Googs!
A Historie of Groundhogge’s Day
Groundhog’s Day today has become a charming February staple of school children and morning network shows. Both constituencies would be shocked to learn the tradition’s more lurid origins.
The practice has it’s roots in a peculiar judicial pact between the Pennsylvania Dutch and the “English” of Western Pennsylvania. With connotations of The Passion, every winter the Pennsylvania Dutch would turn over their most wanton criminal/sinner to the English for punishment. These cast-offs were guilty of crimes so heinous that even shunning was not severe enough.
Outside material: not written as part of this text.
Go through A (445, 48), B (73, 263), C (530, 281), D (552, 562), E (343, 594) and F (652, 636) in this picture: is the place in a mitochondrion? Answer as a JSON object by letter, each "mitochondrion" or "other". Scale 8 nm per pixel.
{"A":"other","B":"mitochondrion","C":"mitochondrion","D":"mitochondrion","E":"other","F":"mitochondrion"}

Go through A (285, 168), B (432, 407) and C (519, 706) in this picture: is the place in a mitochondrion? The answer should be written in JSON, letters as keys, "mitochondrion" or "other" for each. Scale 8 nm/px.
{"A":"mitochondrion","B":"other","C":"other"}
So at the behest of the Pennsylvania Dutch, the English would take these men and women and bury them alive (hence the term ‘groundhogge’ or today’s more modern spelling: groundhog).
After three days the groundhogge was dug up (give it up for our forefathers, they knew how to work Biblical symbolism) in front of the Pennsylvania Dutch elders. If the sinner still lived, s/he was beaten to death with 2x4s to be used later in that day’s barnraising.
Eventually the vagaries of societal niceties and the law caught up with this tradition, and so the sinner was replaced by a rodent, and still breathing after three days was replaced by “seeing one’s shadow.”
Nobody knows where the six more weeks of winter comes from. That part’s just weird.